14-Suede et Safran: Yarı fiyatına extrait konsantrasyonunda Tuscan Leather genleri taşıyan bir parfüm arıyorsanız gözünüz kapalı alabilirsiniz. Performans Tüm Nishane’lerde olduğu gibi çok çok iyi. Tuscan leather dan en önemli farkı süet notası arkasından gelen yumuşak baharat tınıları.
15-Patchuli Kozha: Serinin en beğendiklerimden birisi. Aromatik açılılştan hemen sonra paculi deri labdanum ve bal ile mükemmel bir ambergris simülesi tasarlanmış. Kurkdjian-absolue pour le soir familyasından ve şehvani bir parfüm.dozajlamaya dikkat edilmesi gereken kokulardan.Dipten nemli nemli kendini gösteren paculi kapanışa kadar topraksı ve dolgun formunu bozmuyor.Notalarda açıklanmasa da labdanumun dumansı ve yumuşak geçirgenliği de parfüme ayrı bir ahenk katmış.Kesinlikle kaçırmayın ve mutlaka deneyin.
16-Afrika Olifant: Bana göre Nishane’nin “imza ”çalışmalarından biri. Açılış zorlasa da biraz sabır gösterdikten sonra müthiş bir deri efekti saatlerce size eşlik edecek. Hayvansal notalardan deri kokusu yakalamak bilinen bir yöntem olsa da Afrika olifant bunu kompakt olarak yansıtmayı başaran nadir kokulardan.
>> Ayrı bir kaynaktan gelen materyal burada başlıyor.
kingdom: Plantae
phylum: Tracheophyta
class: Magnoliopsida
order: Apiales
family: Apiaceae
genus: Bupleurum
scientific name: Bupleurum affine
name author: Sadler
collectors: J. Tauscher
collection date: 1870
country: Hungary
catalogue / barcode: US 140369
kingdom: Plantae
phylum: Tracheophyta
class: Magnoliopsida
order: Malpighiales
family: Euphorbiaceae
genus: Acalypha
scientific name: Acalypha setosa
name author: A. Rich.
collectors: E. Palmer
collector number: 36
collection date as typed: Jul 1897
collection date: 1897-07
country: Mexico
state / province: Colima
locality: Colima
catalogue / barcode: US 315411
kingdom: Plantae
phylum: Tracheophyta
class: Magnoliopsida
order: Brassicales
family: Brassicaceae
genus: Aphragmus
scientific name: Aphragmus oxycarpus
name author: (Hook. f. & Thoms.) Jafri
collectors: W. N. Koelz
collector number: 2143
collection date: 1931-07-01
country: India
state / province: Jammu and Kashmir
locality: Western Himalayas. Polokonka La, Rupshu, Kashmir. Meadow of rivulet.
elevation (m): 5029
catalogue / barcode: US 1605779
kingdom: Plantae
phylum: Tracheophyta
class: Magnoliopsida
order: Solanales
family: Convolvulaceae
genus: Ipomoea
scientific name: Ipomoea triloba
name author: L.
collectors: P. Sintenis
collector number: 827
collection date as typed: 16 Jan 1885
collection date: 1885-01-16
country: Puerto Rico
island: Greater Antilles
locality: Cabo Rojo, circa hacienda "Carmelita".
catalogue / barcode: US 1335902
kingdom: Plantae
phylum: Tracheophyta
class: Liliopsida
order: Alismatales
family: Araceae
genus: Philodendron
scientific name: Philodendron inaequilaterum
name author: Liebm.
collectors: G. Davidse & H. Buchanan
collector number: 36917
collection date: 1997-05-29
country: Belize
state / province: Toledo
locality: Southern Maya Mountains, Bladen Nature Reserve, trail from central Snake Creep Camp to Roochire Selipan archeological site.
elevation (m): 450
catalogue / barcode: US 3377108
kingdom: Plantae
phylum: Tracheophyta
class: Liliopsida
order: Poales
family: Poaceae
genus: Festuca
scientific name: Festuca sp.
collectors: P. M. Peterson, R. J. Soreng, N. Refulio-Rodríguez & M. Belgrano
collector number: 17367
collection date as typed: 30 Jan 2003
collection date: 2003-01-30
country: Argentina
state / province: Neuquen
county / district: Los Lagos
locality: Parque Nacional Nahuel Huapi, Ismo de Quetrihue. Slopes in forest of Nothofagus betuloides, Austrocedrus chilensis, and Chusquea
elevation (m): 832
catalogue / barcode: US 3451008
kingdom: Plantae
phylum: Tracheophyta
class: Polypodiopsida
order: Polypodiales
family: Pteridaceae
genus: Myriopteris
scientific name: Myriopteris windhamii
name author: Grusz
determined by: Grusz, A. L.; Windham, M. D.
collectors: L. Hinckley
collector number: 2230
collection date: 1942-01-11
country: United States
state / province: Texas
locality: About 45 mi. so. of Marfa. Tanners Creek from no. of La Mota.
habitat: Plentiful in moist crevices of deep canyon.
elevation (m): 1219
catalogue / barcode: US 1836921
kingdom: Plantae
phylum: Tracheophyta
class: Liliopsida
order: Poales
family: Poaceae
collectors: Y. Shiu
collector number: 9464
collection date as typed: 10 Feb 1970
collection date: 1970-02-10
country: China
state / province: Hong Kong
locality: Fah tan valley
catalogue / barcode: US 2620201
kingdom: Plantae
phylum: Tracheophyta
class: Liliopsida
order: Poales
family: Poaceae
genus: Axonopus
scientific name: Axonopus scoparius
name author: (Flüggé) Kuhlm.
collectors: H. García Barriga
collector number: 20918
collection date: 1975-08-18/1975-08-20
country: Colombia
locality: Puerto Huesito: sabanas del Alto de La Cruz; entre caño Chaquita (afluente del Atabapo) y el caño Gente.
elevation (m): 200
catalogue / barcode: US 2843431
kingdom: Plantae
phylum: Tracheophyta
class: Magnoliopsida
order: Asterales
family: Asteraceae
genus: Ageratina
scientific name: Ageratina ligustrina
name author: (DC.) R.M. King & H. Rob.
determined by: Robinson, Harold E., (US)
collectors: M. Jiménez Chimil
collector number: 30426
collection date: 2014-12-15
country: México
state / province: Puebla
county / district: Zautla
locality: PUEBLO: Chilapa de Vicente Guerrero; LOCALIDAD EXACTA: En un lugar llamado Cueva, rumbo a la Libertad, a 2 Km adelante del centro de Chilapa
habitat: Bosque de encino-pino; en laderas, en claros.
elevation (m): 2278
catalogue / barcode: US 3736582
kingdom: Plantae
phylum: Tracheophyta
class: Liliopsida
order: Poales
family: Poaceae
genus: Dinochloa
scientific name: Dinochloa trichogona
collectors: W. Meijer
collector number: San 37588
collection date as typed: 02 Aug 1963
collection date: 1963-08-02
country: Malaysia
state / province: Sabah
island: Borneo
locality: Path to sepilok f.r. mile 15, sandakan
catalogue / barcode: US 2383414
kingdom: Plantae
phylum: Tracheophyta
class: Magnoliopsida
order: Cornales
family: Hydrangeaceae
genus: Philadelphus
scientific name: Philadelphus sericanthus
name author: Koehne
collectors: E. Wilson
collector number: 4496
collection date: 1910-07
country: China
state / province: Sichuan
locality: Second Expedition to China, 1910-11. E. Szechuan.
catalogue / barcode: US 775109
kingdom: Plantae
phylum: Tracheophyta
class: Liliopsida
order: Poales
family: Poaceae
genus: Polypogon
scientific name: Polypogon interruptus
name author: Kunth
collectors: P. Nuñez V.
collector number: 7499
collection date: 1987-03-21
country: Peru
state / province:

Başka bir deyişle dengesiz harmanlı hayvansal parfümlerde kaşımıza çıkan notaların birbirini bastırma savaşından ve birbirinden bağımsız bir şekilde bağıran notalardan ziyade hepsinin bir arada ve tek bir koku yani deri kokusu etrafında birleşmesi gerçekten ustalık isteyen bir maharettir. Bana göre Afrika Olifant bu sınvaı başarıyla geçen bir parfüm. Şimdiden özellikle yurtdışında bayağı bir popüler olduğunuda eklemeliyim.
Bunun dışında seriye geçen sene eklenen "Fan your flames ve Hundered silent ways" ise henüz deneyimlemediğim ancak split sonrası sizlere değerlendirebileceğim diğer kokuları. Yerli markalarımızı desteklemeli ve Türk parfüm sanayisinin gelişimine katkıda bulunmamız gerektiğini düşünerek herkese iyi kokular diliyorum.